Union members say many of the nonunion workers hired by Fluor Daniel have traveled to Arizona from Southeastern states. Evenson says Fluor Daniel's low pay is contributing to high turnover among the out-of-state workers, some of whom grow weary of working at the isolated plant, which is located 50 miles west of downtown Phoenix in an area with limited housing.

Despite the labor churn, union members say Fluor Daniel refuses even to interview union members for skilled positions, expect in rare cases where a labor shortage becomes acute. Evenson says a few union welders have been hired in the past six months.

The labor dispute will likely drag on for years.
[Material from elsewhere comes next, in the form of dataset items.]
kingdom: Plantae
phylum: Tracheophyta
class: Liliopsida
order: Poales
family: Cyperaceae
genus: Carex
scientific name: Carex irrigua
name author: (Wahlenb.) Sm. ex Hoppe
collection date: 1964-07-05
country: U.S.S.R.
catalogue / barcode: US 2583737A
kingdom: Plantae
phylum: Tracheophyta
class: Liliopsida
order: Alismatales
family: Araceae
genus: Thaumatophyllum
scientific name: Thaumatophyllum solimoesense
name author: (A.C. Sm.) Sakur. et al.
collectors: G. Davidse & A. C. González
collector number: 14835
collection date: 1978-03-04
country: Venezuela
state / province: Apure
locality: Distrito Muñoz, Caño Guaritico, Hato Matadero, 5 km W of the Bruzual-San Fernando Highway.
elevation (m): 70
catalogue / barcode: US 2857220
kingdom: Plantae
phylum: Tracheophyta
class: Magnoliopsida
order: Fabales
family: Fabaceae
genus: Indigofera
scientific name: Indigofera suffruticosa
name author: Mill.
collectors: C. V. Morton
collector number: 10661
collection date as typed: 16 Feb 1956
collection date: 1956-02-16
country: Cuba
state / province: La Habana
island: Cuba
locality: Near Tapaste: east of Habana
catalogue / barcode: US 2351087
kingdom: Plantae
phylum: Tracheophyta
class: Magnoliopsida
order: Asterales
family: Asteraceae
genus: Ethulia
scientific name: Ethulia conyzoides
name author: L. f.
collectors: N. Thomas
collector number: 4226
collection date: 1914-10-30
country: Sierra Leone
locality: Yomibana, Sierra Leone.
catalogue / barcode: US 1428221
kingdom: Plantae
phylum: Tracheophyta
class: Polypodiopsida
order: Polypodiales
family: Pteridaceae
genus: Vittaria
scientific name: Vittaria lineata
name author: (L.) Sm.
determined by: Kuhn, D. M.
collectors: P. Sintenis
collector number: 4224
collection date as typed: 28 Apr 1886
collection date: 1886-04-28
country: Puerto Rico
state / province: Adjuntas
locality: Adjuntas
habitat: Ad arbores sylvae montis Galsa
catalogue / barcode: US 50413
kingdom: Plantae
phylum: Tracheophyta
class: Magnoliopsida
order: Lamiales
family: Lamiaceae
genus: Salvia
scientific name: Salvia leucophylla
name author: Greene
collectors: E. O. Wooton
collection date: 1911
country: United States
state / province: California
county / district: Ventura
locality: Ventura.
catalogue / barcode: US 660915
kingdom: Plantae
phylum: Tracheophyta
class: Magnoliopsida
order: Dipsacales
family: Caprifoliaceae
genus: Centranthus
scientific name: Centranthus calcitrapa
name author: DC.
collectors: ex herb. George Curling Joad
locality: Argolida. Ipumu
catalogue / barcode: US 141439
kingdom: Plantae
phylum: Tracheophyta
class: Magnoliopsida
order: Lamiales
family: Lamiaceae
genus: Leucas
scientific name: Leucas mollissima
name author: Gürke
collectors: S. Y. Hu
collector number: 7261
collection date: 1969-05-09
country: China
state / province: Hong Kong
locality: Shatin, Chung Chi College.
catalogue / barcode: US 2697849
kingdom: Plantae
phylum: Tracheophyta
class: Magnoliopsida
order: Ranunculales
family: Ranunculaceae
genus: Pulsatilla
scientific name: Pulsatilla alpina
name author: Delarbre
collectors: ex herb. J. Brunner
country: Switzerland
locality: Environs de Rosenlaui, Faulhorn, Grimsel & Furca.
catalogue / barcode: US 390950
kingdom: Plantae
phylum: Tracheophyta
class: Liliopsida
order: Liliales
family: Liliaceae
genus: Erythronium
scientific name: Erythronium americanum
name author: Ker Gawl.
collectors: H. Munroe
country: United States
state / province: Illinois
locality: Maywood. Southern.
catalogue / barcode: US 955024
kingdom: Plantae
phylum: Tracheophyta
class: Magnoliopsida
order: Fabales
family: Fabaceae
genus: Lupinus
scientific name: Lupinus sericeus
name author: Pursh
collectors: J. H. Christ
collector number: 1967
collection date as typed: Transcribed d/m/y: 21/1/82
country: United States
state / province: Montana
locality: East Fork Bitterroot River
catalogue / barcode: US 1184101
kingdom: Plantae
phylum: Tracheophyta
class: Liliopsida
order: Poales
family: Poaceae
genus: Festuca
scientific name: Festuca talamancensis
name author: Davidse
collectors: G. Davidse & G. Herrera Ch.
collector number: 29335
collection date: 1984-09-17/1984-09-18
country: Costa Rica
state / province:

The previous cases filed against Fluor Daniel took about three years to resolve. In those cases, the company promised not to violate federal labor law and was ordered to provide back pay to the union employees it refused to hire.

While the dispute simmers, Linda Hayes has taken a job at a soft-drink plant, running a bottling machine that fills 800 beverage bottles a minute. The job doesn't pay as well as her old one, and she misses the challenge of working at Palo Verde, Hayes says.

Her husband, Ken Hayes, is a union millwright who also lost his job at Palo Verde last summer. Like many other skilled unionists who once worked at Palo Verde, he hasn't found work locally. Some laid-off workers have been forced to travel out of state, primarily to California's San Onofre Nuclear Power Plant, where union workers are welcomed.

Ken Hayes says APS fostered antiunion sentiment at Palo Verde by passing out derogatory materials during union campaigns to organize additional employees.

"Some of the stuff they were passing out to their employees listing reasons why not to join the union were disgusting," says Ken Hayes.

In one case, he says, the company distributed a shirt with a drawing of two cowboy boots encased in concrete. The initials "J" and "H" were inscribed in each boot. Below the illustration was the statement: "Jimmy Hoffa says vote no!